Kamis, 06 September 2012

Rumah Kaca, The Last Buru's Series




Kalo saya katakan seberapa besar cinta saya terhadap buku-buku sastra, saya akan menyamakan levelnya dengan betapa saya mencintai film-film di dunia ini. Sekalipun tetep lebih kenyang membaca sastra semacam roman fiksi yang bahasanya entah kemana-mana. Ketika saya membaca sastra, seketika fantasi itu seperti terwujud dengan begitu nyata.
Merunut beberapa posting mengenai hasrat membaca yang di alam goib, finally saya bisa juga nyelesain tetralogi Pulau Buru karya Dewa Pramoedya Ananta Toer. Trus? Oh ya ini semacam gila.
Saya ngga peduli sih dibilang lebai dan semacemnya, kalo ternyata emang cuma saya yang nangis baca novel semacem ini karna terkagum-kagum..dalam tempo 6 bulan di sela semua ke(sok)sibukan saya dan passionless dalam membaca, dan keterbatasan cari pinjaman sana-sini, yap akhirnya selesai juga.

Tugas Latihan 1 -> Menurut sumber, dalam tempo berapa lama penulis akhirnya menyelesaikan tetralogi Pulau Buru?
Tugas Latihan 2 -> Tolong tentukan apakah setiap pernyataan berikut sesuai dengan sumber, lalu kutip kata-kata sumber yang menjadi penentunya. (a) Penulis menyamakan kadar cintanya pada buku sastra dengan cintanya pada film. (b) Tetralogi Pulau Buru adalah karya Pramoedya Ananta Toer. (c) Menurut penulis, saat membaca sastra, fantasi terasa tidak nyata.

Data yang Diberikan ->
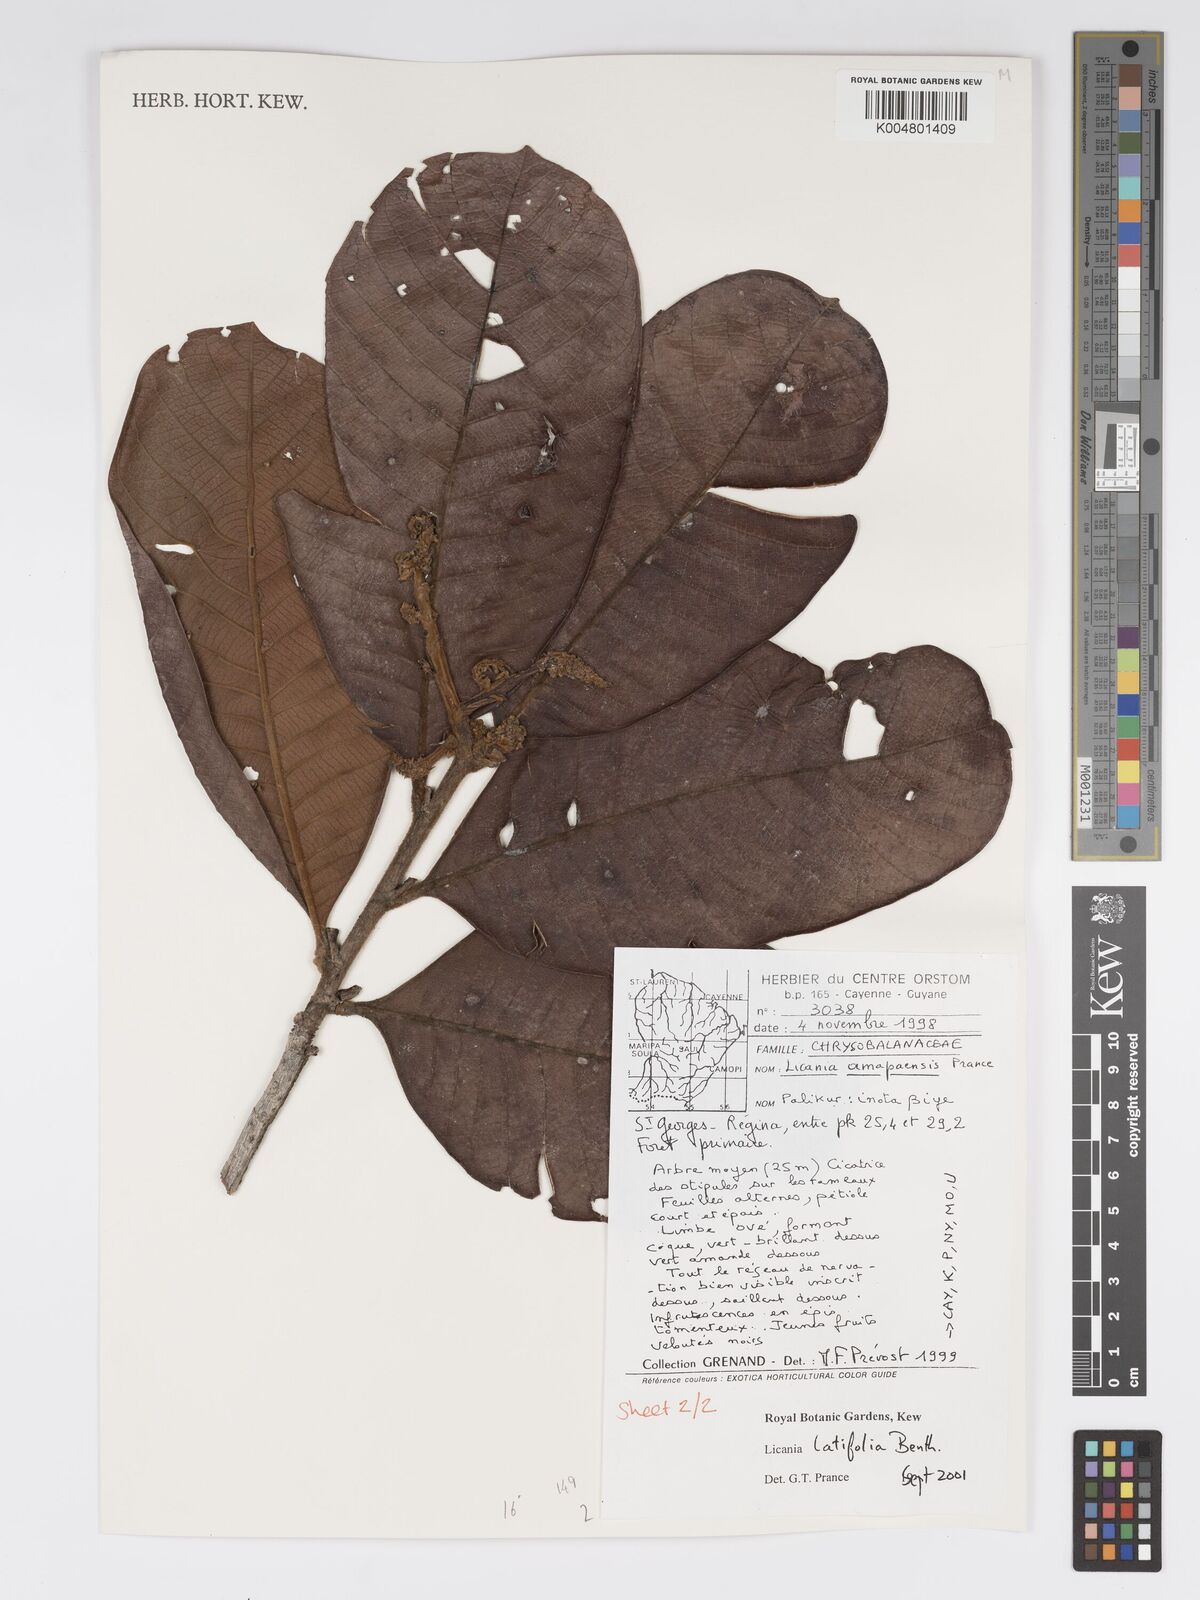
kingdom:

Jawaban Latihan 1 -> Dalam tempo 6 bulan.

Jawaban Latihan 2 ->
(a) Ya: "saya akan menyamakan levelnya dengan betapa saya mencintai film-film di dunia ini".
(b) Ya: "tetralogi Pulau Buru karya Dewa Pramoedya Ananta Toer".
(c) Tidak: "seketika fantasi itu seperti terwujud dengan begitu nyata".